Stored data entries
--------------------------------

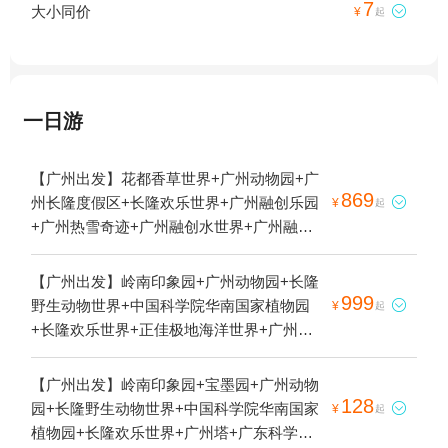
7
大小同价

¥
起
一日游
【广州出发】花都香草世界+广州动物园+广
869
州长隆度假区+长隆欢乐世界+广州融创乐园

¥
起
+广州热雪奇迹+广州融创水世界+广州融创
体育世界+广州融创文旅城+梦回岭南1日游
【广州出发】岭南印象园+广州动物园+长隆
999
野生动物世界+中国科学院华南国家植物园

¥
起
+长隆欢乐世界+正佳极地海洋世界+广州融
创乐园+广州热雪奇迹+广州融创体育世界
+广州融创文旅城+梦回岭南1日游
【广州出发】岭南印象园+宝墨园+广州动物
128
园+长隆野生动物世界+中国科学院华南国家

¥
起
植物园+长隆欢乐世界+广州塔+广东科学中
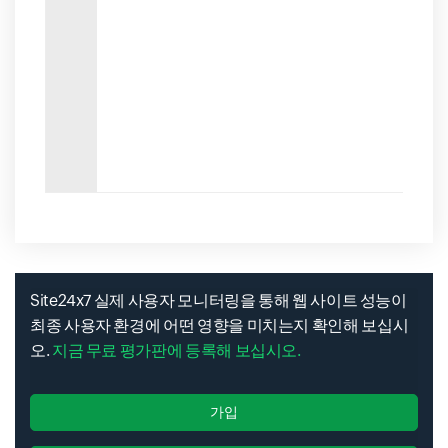
Site24x7 실제 사용자 모니터링을 통해 웹 사이트 성능이
최종 사용자 환경에 어떤 영향을 미치는지 확인해 보십시
오.
지금 무료 평가판에 등록해 보십시오.
가입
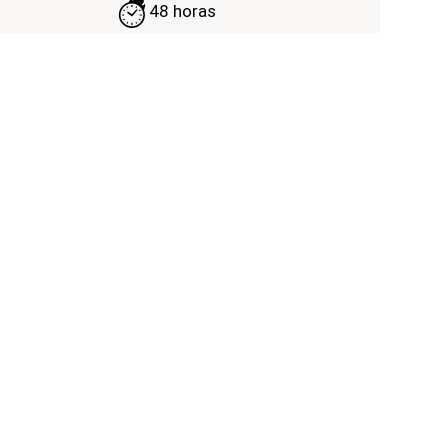
48 horas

--------------------------------

Output every line of text in the data above, character for character and in the same order, leaving out the pictures.

7
大小同价

¥
起
一日游
【广州出发】花都香草世界+广州动物园+广
869
州长隆度假区+长隆欢乐世界+广州融创乐园

¥
起
+广州热雪奇迹+广州融创水世界+广州融创
体育世界+广州融创文旅城+梦回岭南1日游
【广州出发】岭南印象园+广州动物园+长隆
999
野生动物世界+中国科学院华南国家植物园

¥
起
+长隆欢乐世界+正佳极地海洋世界+广州融
创乐园+广州热雪奇迹+广州融创体育世界
+广州融创文旅城+梦回岭南1日游
【广州出发】岭南印象园+宝墨园+广州动物
128
园+长隆野生动物世界+中国科学院华南国家

¥
起
植物园+长隆欢乐世界+广州塔+广东科学中
Site24x7 실제 사용자 모니터링을 통해 웹 사이트 성능이
최종 사용자 환경에 어떤 영향을 미치는지 확인해 보십시
오.
지금 무료 평가판에 등록해 보십시오.
가입
48 horas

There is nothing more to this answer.